Oxidation of glutathione stores and superoxide generation in aorta from diabetic GCH-Tg and WT mice. (a) The GSH/GSSG ratio was reduced in diabetic WT mice as compared with control WT mice (*P = 0.02, n = 3), but diabetes did not alter the GSH/GSSG ratio in GCH-Tg mice. (b) Lucigenin-enhanced chemiluminescence. Superoxide production in control WT aortas was similar to that in GCH-Tg aortas. Superoxide production was increased more than twofold in diabetic WT aortas as compared with control (*P < 0.05), but this increase was significantly smaller in diabetic GCH-Tg aortas (*P < 0.05 as compared with control and with diabetic WT, n = 4–6). RLU, relative light units. (c) DHE staining for whole-vessel superoxide production. Representative sections are shown (×10), with total red DHE fluorescence expressed in arbitrary units. Aortic DHE fluorescence was increased two- to threefold in both diabetic WT and GCH-Tg mice as compared with their respective controls (**P < 0.01, n = 3). Scale bar: 100 μm. (d) DHE staining for endothelial cell superoxide production. Representative sections are shown (×60), with specific endothelial cell red DHE fluorescence (arrowheads) expressed in arbitrary units. Endothelial DHE fluorescence was increased by more than 17-fold in diabetic WT aorta, whereas endothelial superoxide production in diabetic GCH-Tg aorta was increased only 3.5-fold as compared with control (**P < 0.01, n = 3). Elastic laminas exhibit green autofluorescence. Scale bar: 20 μm.

Figure 6

Effect of diabetes on GTPCH expression and aortic biopterins. (a) Total GTPCH mRNA levels in aorta from diabetic or control GCH-Tg mice and WT littermates were determined by quantitative RT-PCR and plotted on a log scale.

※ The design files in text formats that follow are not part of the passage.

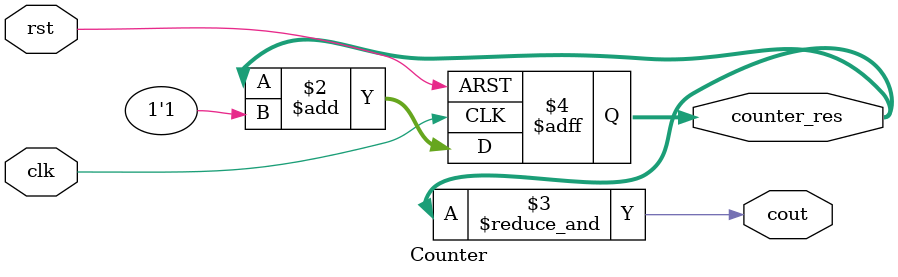
<source format=v>
module Counter (
    input clk,rst,
    output cout,
    output reg [7:0] counter_res
);
    always @(posedge clk, posedge rst) begin
        if (rst)
            counter_res = 8'b0;
        else
            counter_res = counter_res + 1'b1;
    end
    assign cout = &{counter_res};
endmodule
</source>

Total GTPCH mRNA levels were increased fivefold in GCH-Tg as compared with WT mice (*P < 0.05, n = 3), but diabetes did not affect GTPCH expression in either group. (b) Total biopterin and BH4 levels in aorta from diabetic or GCH-Tg transgenic mice and WT littermates. There was a threefold increase in total biopterin levels in GCH-Tg aortas as compared with WT. Diabetes had no effect on total biopterin levels as compared with control in either group. However, in WT diabetic aortas, BH4 was almost undetectable, and BH4 levels in diabetic GCH-Tg aortas were significantly reduced as compared with control (*P < 0.05, n = 4–6).

Figure 7

Isometric tension studies in aortic rings from diabetic and control GCH-Tg and WT mice (n = 5–8 animals per group). (a) Vessel relaxations to the endothelium-dependent agonist acetylcholine were normal in control GCH-Tg (filled circles) and WT mice (filled squares). (b) Diabetic WT mice (open squares) exhibited impaired endothelium-dependent relaxations as compared with GCH-Tg mice (open circles) (*P = 0.002) and with control WT mice (filled squares, P = 0.048). There was no difference in endothelium-dependent relaxations between diabetic and control GCH-Tg mice (open and filled circles, respectively; P = 0.468). (c and d) Vessel relaxations to the NO donor sodium nitroprusside were identical in all groups of mice.